- _TASK INSTRUCTIONS_:
Reproduce each line of the entries that carries "lines".
Start of Block
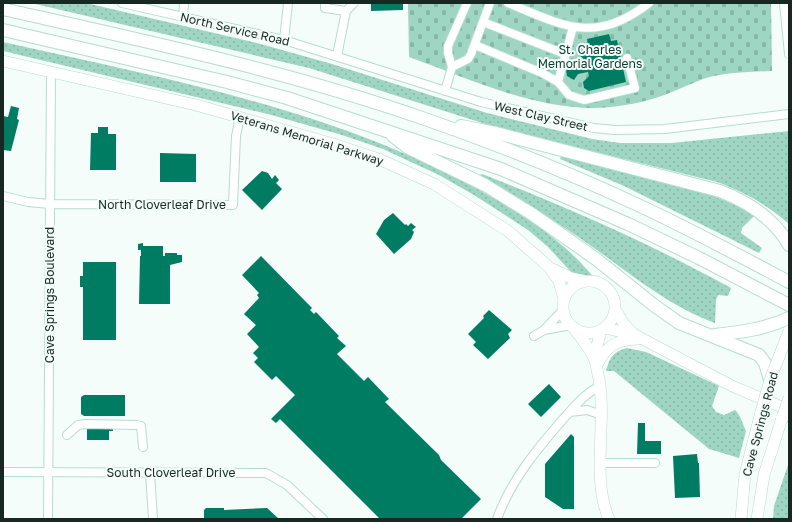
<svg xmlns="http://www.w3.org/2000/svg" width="792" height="522" font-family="'Golos Text',sans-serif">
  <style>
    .grass { fill: url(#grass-dots) }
    .cemetery { fill: url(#cemetery-stones) }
    .building { fill: #007c63 }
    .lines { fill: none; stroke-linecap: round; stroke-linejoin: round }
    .minor-casing { stroke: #b3decf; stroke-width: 10 }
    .major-casing { stroke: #b3decf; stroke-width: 12 }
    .highway-casing { stroke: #b3decf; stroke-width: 14 }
    .minor { stroke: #fff; stroke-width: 8 }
    .major { stroke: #fff; stroke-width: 11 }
    .highway { stroke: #fff; stroke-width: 12 }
    .major-bridge-casing { stroke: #b3decf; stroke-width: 12; stroke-linecap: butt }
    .highway-bridge-casing { stroke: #b3decf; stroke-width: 14; stroke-linecap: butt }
    .major-bridge { stroke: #fff; stroke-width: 11 }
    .highway-bridge { stroke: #fff; stroke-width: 12 }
    .labels { text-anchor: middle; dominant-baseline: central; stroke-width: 4; stroke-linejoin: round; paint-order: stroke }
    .street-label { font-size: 12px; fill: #172823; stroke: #f4fdfa }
    .park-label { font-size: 12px; fill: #0b392d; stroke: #f4fdfa }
  </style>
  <defs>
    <pattern id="grass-dots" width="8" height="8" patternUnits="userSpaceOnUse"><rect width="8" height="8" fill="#9ed5c3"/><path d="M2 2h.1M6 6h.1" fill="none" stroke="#87b7a7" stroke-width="1.8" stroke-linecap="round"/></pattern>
    <pattern id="cemetery-stones" width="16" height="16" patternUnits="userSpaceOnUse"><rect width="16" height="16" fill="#9ed5c3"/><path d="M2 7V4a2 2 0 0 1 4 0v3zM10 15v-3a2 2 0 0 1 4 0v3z" fill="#87b7a7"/></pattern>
  </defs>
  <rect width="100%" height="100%" fill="#f4fdfa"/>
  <path class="grass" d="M31 3H86L257 43 332 64 487 113 592 139 620 143H672L789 131V224C766 204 746 193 717 182L495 127 309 68Z
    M3 42C171 80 344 111 495 199 533 221 571 247 598 283L582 279 572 273 548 247 528 230 474 195 439 175 383 149 342 135 268 114 3 51Z
    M562 154 708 194 736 205 754 216 742 228 741 233 762 248 759 253 624 186 560 159Z
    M482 174C567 207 651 244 731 288L728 296 718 295 716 300 715 323C673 308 637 279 601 253 562 225 521 200 480 175Z
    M627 348 646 352 719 386 712 406 716 412 724 415 735 410C741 416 742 423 746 431L739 458 709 449 614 371H606C610 357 613 352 627 348Z
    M789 462V519H773L774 506Z"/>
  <path class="cemetery" d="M408 3H771L772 71C749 72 725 72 703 79 697 81 692 84 686 86 666 95 647 102 625 105 553 119 476 81 409 57Z"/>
  <path class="building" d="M371 3H403V10L371 11Z
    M609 34 611 41 617 40 626 82 589 91 584 88 583 82 589 76 588 72 578 74 574 80 567 76 566 70 571 63 577 67 586 65V61H584L583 58 579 55 582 51 581 48 588 46 587 39Z
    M11 106 19 108 17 119 19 120 11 151 3 150V116L8 117Z
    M98 127H108V134H116V170H90L91 133H98Z
    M160 153 196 154V182H160Z
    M262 171 268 173 272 179 275 175 279 180 276 183 282 189 262 210 242 190Z
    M393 213 405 225 406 224 408 226 411 223 416 227 412 230 414 232 411 239 394 254 376 234 384 220Z
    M143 243V246H163V256H165V253H177V255H182V262L170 265V304H139L140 256H141V250H138V244Z
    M261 256 312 308 310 310 314 314 316 312 339 336 337 338 346 346 337 354 364 381 368 377 389 399 385 402 439 455 441 460 481 499 461 519H380L280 419 276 423 271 419 295 395 276 376 272 380 254 362 258 358 253 353 259 347 247 334 256 325 244 314 259 298 257 295 259 293 242 275Z
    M83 262H116V340H83V287H80V276H83Z
    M489 310 512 330 508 334 510 338 488 359 473 345 476 342 468 334 484 318 483 316Z
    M549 384 561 397 541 417 528 404Z
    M84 395H125V416H84L81 414V397Z
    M638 423H645V441H661V454H637Z
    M87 428H113V431H109V440H87Z
    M571 434 574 437V509H563L545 497V464Z
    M697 454 698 463H699L700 497 675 498 673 456Z
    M206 508H224V510L267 508 279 519H204V510Z"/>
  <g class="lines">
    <defs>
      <path id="minor" d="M122 3 284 40 481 102 594 128 615 130 665 129 789 114
        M325 3V8L346 11 337 56
        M508 3C564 26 595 45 649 3
        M784 3 789 54
        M346 11 354 3
        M183 17 184 3
        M483 22 565 54
        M284 40 288 3
        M475 45 542 73 558 82 569 95 584 100 635 88 627 58
        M452 67 468 59 471 54 490 3
        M558 82 573 27
        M445 91 452 67 448 53V46L467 3
        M3 196 28 202 50 204 233 205 236 136 240 117
        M544 330 571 325
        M534 336 544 330 564 309
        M570 412 587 410 602 415
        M67 435 78 425 86 424 137 425 141 426 143 447
        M601 463H655
        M3 472 266 473 287 485 323 519
        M150 472 153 519
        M48 519 51 72
        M497 519C511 480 537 449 564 418 576 405 584 394 600 386"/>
      <path id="major" d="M3 61 196 105 333 144 381 160 434 184 508 231 549 267 559 281 564 299
        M550 268 571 278 585 281
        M563 307a26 26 0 1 1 52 0a26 26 0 1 1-52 0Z
        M615 309 624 324 634 335
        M573 327C580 337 589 347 594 358 597 364 597 372 599 379 607 422 591 479 609 519
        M605 328 635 335 732 386 789 410
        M594 358 601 330
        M596 366C607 346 614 340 638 339
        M741 519 745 474 761 412
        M757 519 764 475 782 418"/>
      <path id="highway" d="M3 9C145 41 288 71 425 119 497 144 567 172 636 204 688 228 738 255 789 282
        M3 30 227 82 287 98 501 169 628 224 699 258 789 305
        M461 126 496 133 720 191C748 202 774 218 789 245
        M393 136 407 147 485 185 532 214 596 259 655 306 679 323 759 355 765 363 770 380
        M715 335C742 332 765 329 789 318"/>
    </defs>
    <use href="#minor" class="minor-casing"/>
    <use href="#major" class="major-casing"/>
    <use href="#highway" class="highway-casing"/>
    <use href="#minor" class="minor"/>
    <use href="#major" class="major"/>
    <use href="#highway" class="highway"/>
    <defs>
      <path id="major-bridge" d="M761 412 770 380 789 331
        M782 418 789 398"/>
      <path id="highway-bridge" d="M782 418 789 410"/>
    </defs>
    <use href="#major-bridge" class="major-bridge-casing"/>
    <use href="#highway-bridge" class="highway-bridge-casing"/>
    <use href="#major-bridge" class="major-bridge"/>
    <use href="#highway-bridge" class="highway-bridge"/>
  </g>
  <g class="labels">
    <g class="street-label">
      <text transform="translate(235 29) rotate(13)">North Service Road</text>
      <text transform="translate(541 116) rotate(13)">West Clay Street</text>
      <text transform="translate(307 138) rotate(17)">Veterans Memorial Parkway</text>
      <text x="162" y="204">North Cloverleaf Drive</text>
      <text transform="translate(49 295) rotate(-90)">Cave Springs Boulevard</text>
      <text transform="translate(760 424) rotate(-75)">Cave Springs Road</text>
      <text x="171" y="472">South Cloverleaf Drive</text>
    </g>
    <g class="park-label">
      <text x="590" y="49">St. Charles<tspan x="590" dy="14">Memorial Gardens</tspan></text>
    </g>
  </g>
  <rect width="792" height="522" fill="none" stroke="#172823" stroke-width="8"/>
</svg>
End of Block
- _RESPONSE TO THE EXERCISE_:
    .lines { fill: none; stroke-linecap: round; stroke-linejoin: round }
  <g class="lines">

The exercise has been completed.